Task:
Could you put every line of the items below into a JSON list of strings, one string per line, skipping blank lines and leaving the pictures out?

Given records:
++++++

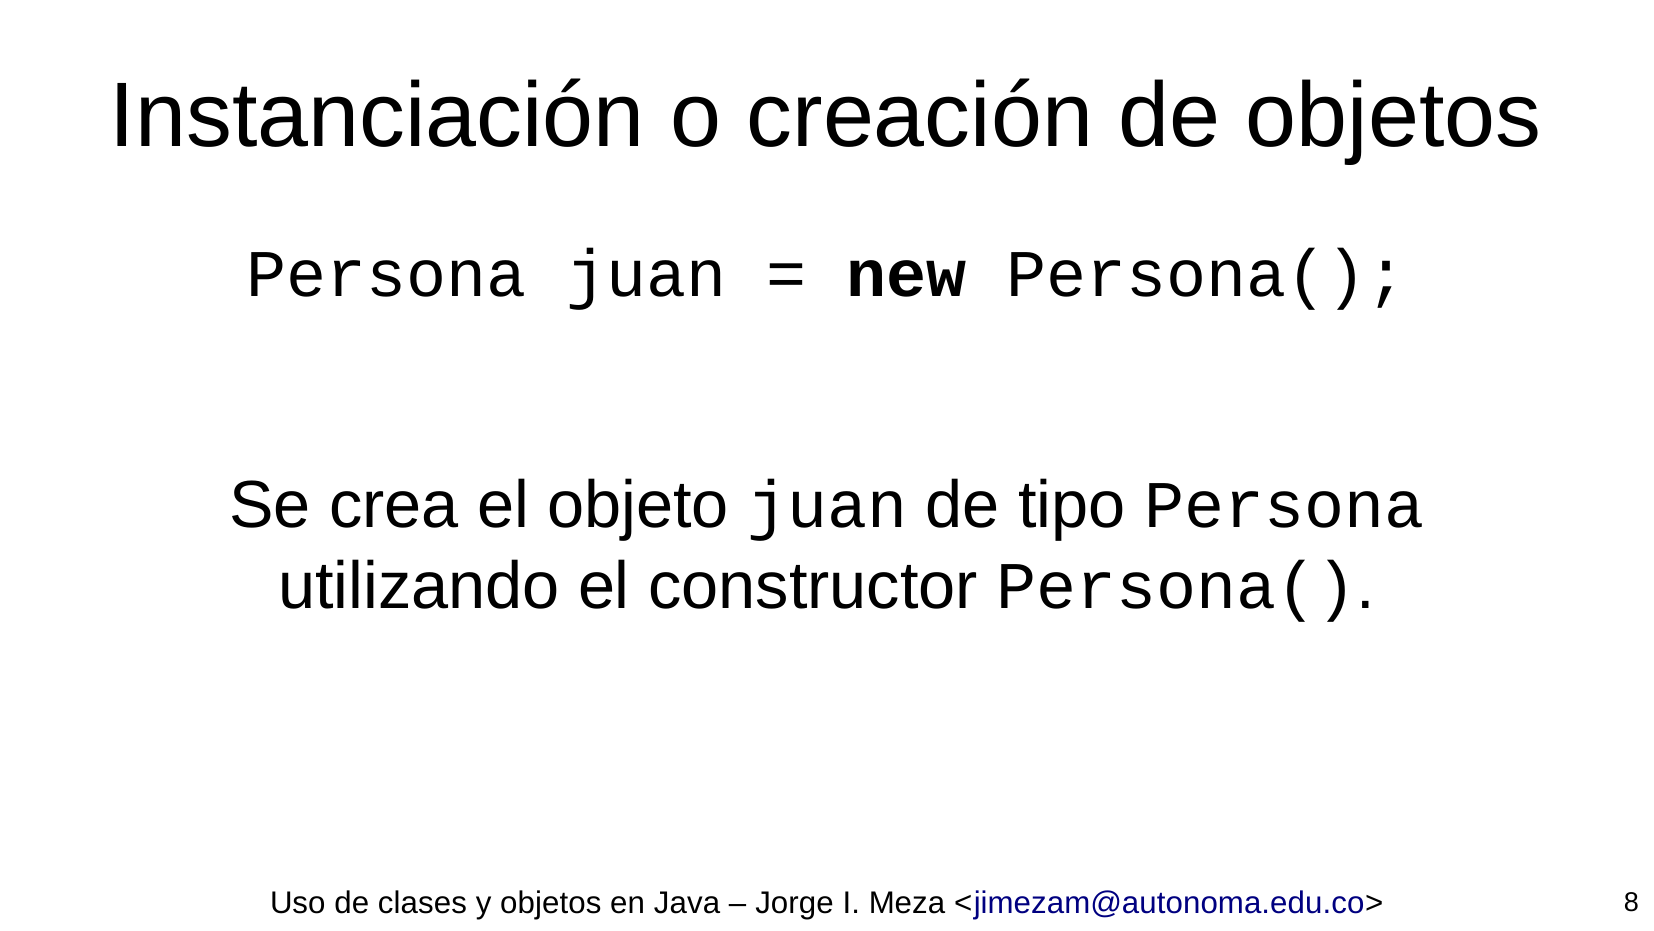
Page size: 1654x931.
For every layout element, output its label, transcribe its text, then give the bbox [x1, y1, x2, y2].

title Instanciación o creación de objetos [82, 37, 1571, 193]
subtitle Persona juan = new Persona(); Se crea el objeto juan de tipo Persona utilizando el constructor Persona(). [82, 217, 1571, 879]
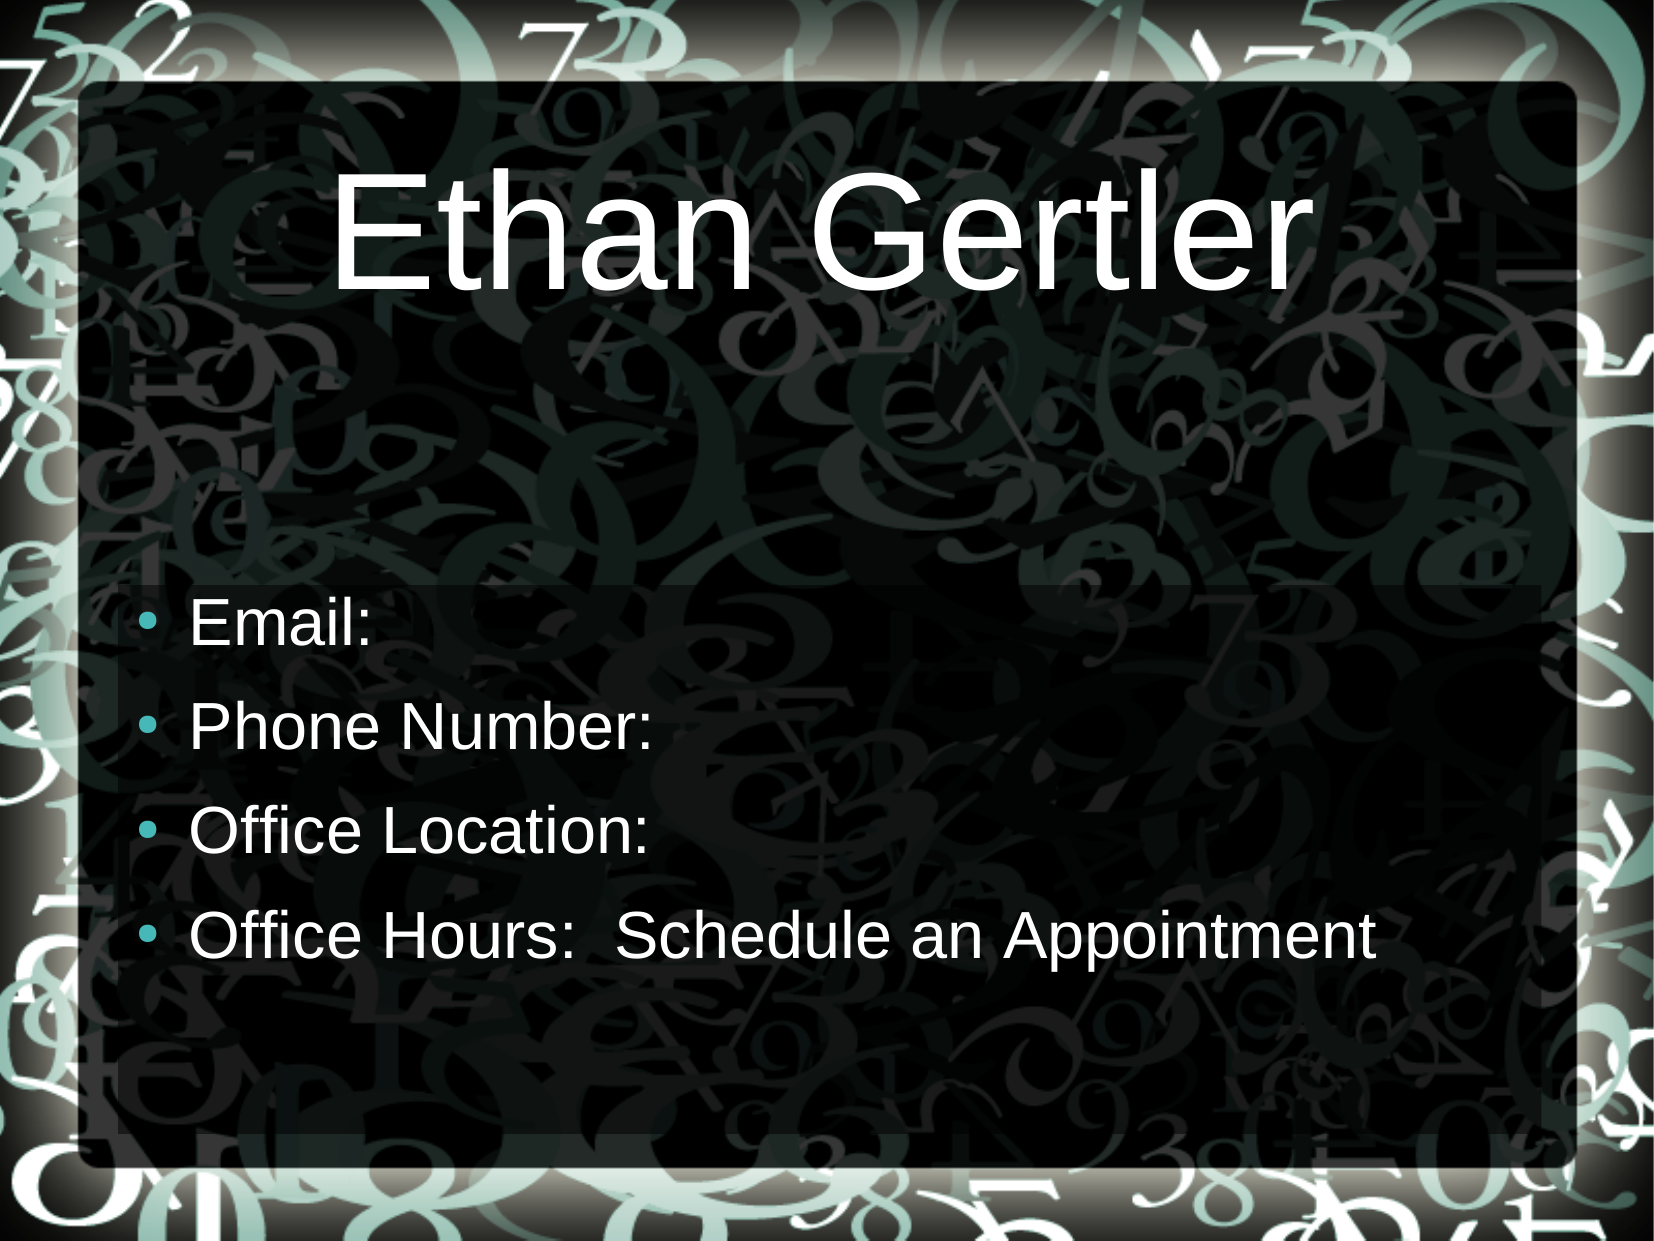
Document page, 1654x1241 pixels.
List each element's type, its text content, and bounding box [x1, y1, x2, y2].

list Email: Phone Number: Office Location: Office Hours: Schedule an Appointment [118, 585, 1542, 1134]
picture [0, 0, 1654, 1241]
title Ethan Gertler [76, 88, 1565, 376]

++++++

Task output:
[
  "Page size: 1654x931.",
  "For every layout element, output its label, transcribe its text, then give the bbox [x1, y1, x2, y2].",
  "title Instanciación o creación de objetos [82, 37, 1571, 193]",
  "subtitle Persona juan = new Persona(); Se crea el objeto juan de tipo Persona utilizando el constructor Persona(). [82, 217, 1571, 879]",
  "Document page, 1654x1241 pixels.",
  "List each element's type, its text content, and bounding box [x1, y1, x2, y2].",
  "list Email: Phone Number: Office Location: Office Hours: Schedule an Appointment [118, 585, 1542, 1134]",
  "picture [0, 0, 1654, 1241]",
  "title Ethan Gertler [76, 88, 1565, 376]"
]